This exercise calls for duplicating every entry below exactly, without the images.

[[ Records for the exercise, beginning ]]

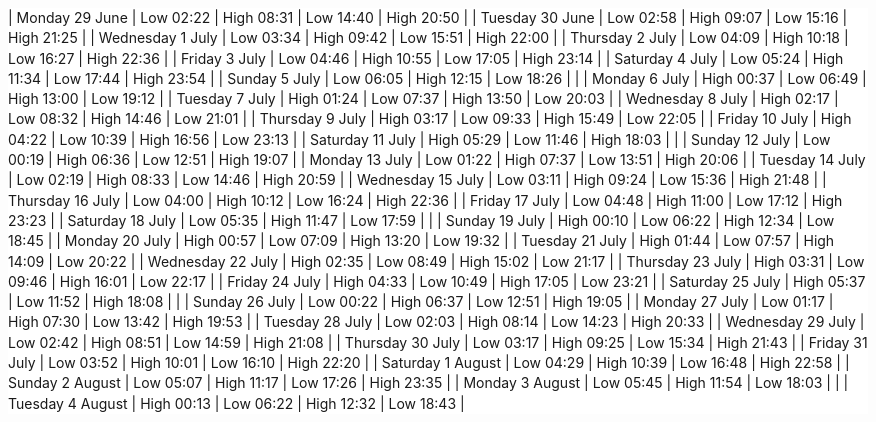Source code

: | Monday 29 June | Low 02:22 | High 08:31 | Low 14:40 | High 20:50 | 
| Tuesday 30 June | Low 02:58 | High 09:07 | Low 15:16 | High 21:25 | 
| Wednesday 1 July | Low 03:34 | High 09:42 | Low 15:51 | High 22:00 | 
| Thursday 2 July | Low 04:09 | High 10:18 | Low 16:27 | High 22:36 | 
| Friday 3 July | Low 04:46 | High 10:55 | Low 17:05 | High 23:14 | 
| Saturday 4 July | Low 05:24 | High 11:34 | Low 17:44 | High 23:54 | 
| Sunday 5 July | Low 06:05 | High 12:15 | Low 18:26 |  | 
| Monday 6 July | High 00:37 | Low 06:49 | High 13:00 | Low 19:12 | 
| Tuesday 7 July | High 01:24 | Low 07:37 | High 13:50 | Low 20:03 | 
| Wednesday 8 July | High 02:17 | Low 08:32 | High 14:46 | Low 21:01 | 
| Thursday 9 July | High 03:17 | Low 09:33 | High 15:49 | Low 22:05 | 
| Friday 10 July | High 04:22 | Low 10:39 | High 16:56 | Low 23:13 | 
| Saturday 11 July | High 05:29 | Low 11:46 | High 18:03 |  | 
| Sunday 12 July | Low 00:19 | High 06:36 | Low 12:51 | High 19:07 | 
| Monday 13 July | Low 01:22 | High 07:37 | Low 13:51 | High 20:06 | 
| Tuesday 14 July | Low 02:19 | High 08:33 | Low 14:46 | High 20:59 | 
| Wednesday 15 July | Low 03:11 | High 09:24 | Low 15:36 | High 21:48 | 
| Thursday 16 July | Low 04:00 | High 10:12 | Low 16:24 | High 22:36 | 
| Friday 17 July | Low 04:48 | High 11:00 | Low 17:12 | High 23:23 | 
| Saturday 18 July | Low 05:35 | High 11:47 | Low 17:59 |  | 
| Sunday 19 July | High 00:10 | Low 06:22 | High 12:34 | Low 18:45 | 
| Monday 20 July | High 00:57 | Low 07:09 | High 13:20 | Low 19:32 | 
| Tuesday 21 July | High 01:44 | Low 07:57 | High 14:09 | Low 20:22 | 
| Wednesday 22 July | High 02:35 | Low 08:49 | High 15:02 | Low 21:17 | 
| Thursday 23 July | High 03:31 | Low 09:46 | High 16:01 | Low 22:17 | 
| Friday 24 July | High 04:33 | Low 10:49 | High 17:05 | Low 23:21 | 
| Saturday 25 July | High 05:37 | Low 11:52 | High 18:08 |  | 
| Sunday 26 July | Low 00:22 | High 06:37 | Low 12:51 | High 19:05 | 
| Monday 27 July | Low 01:17 | High 07:30 | Low 13:42 | High 19:53 | 
| Tuesday 28 July | Low 02:03 | High 08:14 | Low 14:23 | High 20:33 | 
| Wednesday 29 July | Low 02:42 | High 08:51 | Low 14:59 | High 21:08 | 
| Thursday 30 July | Low 03:17 | High 09:25 | Low 15:34 | High 21:43 | 
| Friday 31 July | Low 03:52 | High 10:01 | Low 16:10 | High 22:20 | 
| Saturday 1 August | Low 04:29 | High 10:39 | Low 16:48 | High 22:58 | 
| Sunday 2 August | Low 05:07 | High 11:17 | Low 17:26 | High 23:35 | 
| Monday 3 August | Low 05:45 | High 11:54 | Low 18:03 |  | 
| Tuesday 4 August | High 00:13 | Low 06:22 | High 12:32 | Low 18:43 |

[[ Records for the exercise, end ]]

• _Output for this exercise_
Source code

: | Monday 29 June | Low 02:22 | High 08:31 | Low 14:40 | High 20:50 | 
| Tuesday 30 June | Low 02:58 | High 09:07 | Low 15:16 | High 21:25 | 
| Wednesday 1 July | Low 03:34 | High 09:42 | Low 15:51 | High 22:00 | 
| Thursday 2 July | Low 04:09 | High 10:18 | Low 16:27 | High 22:36 | 
| Friday 3 July | Low 04:46 | High 10:55 | Low 17:05 | High 23:14 | 
| Saturday 4 July | Low 05:24 | High 11:34 | Low 17:44 | High 23:54 | 
| Sunday 5 July | Low 06:05 | High 12:15 | Low 18:26 |  | 
| Monday 6 July | High 00:37 | Low 06:49 | High 13:00 | Low 19:12 | 
| Tuesday 7 July | High 01:24 | Low 07:37 | High 13:50 | Low 20:03 | 
| Wednesday 8 July | High 02:17 | Low 08:32 | High 14:46 | Low 21:01 | 
| Thursday 9 July | High 03:17 | Low 09:33 | High 15:49 | Low 22:05 | 
| Friday 10 July | High 04:22 | Low 10:39 | High 16:56 | Low 23:13 | 
| Saturday 11 July | High 05:29 | Low 11:46 | High 18:03 |  | 
| Sunday 12 July | Low 00:19 | High 06:36 | Low 12:51 | High 19:07 | 
| Monday 13 July | Low 01:22 | High 07:37 | Low 13:51 | High 20:06 | 
| Tuesday 14 July | Low 02:19 | High 08:33 | Low 14:46 | High 20:59 | 
| Wednesday 15 July | Low 03:11 | High 09:24 | Low 15:36 | High 21:48 | 
| Thursday 16 July | Low 04:00 | High 10:12 | Low 16:24 | High 22:36 | 
| Friday 17 July | Low 04:48 | High 11:00 | Low 17:12 | High 23:23 | 
| Saturday 18 July | Low 05:35 | High 11:47 | Low 17:59 |  | 
| Sunday 19 July | High 00:10 | Low 06:22 | High 12:34 | Low 18:45 | 
| Monday 20 July | High 00:57 | Low 07:09 | High 13:20 | Low 19:32 | 
| Tuesday 21 July | High 01:44 | Low 07:57 | High 14:09 | Low 20:22 | 
| Wednesday 22 July | High 02:35 | Low 08:49 | High 15:02 | Low 21:17 | 
| Thursday 23 July | High 03:31 | Low 09:46 | High 16:01 | Low 22:17 | 
| Friday 24 July | High 04:33 | Low 10:49 | High 17:05 | Low 23:21 | 
| Saturday 25 July | High 05:37 | Low 11:52 | High 18:08 |  | 
| Sunday 26 July | Low 00:22 | High 06:37 | Low 12:51 | High 19:05 | 
| Monday 27 July | Low 01:17 | High 07:30 | Low 13:42 | High 19:53 | 
| Tuesday 28 July | Low 02:03 | High 08:14 | Low 14:23 | High 20:33 | 
| Wednesday 29 July | Low 02:42 | High 08:51 | Low 14:59 | High 21:08 | 
| Thursday 30 July | Low 03:17 | High 09:25 | Low 15:34 | High 21:43 | 
| Friday 31 July | Low 03:52 | High 10:01 | Low 16:10 | High 22:20 | 
| Saturday 1 August | Low 04:29 | High 10:39 | Low 16:48 | High 22:58 | 
| Sunday 2 August | Low 05:07 | High 11:17 | Low 17:26 | High 23:35 | 
| Monday 3 August | Low 05:45 | High 11:54 | Low 18:03 |  | 
| Tuesday 4 August | High 00:13 | Low 06:22 | High 12:32 | Low 18:43 |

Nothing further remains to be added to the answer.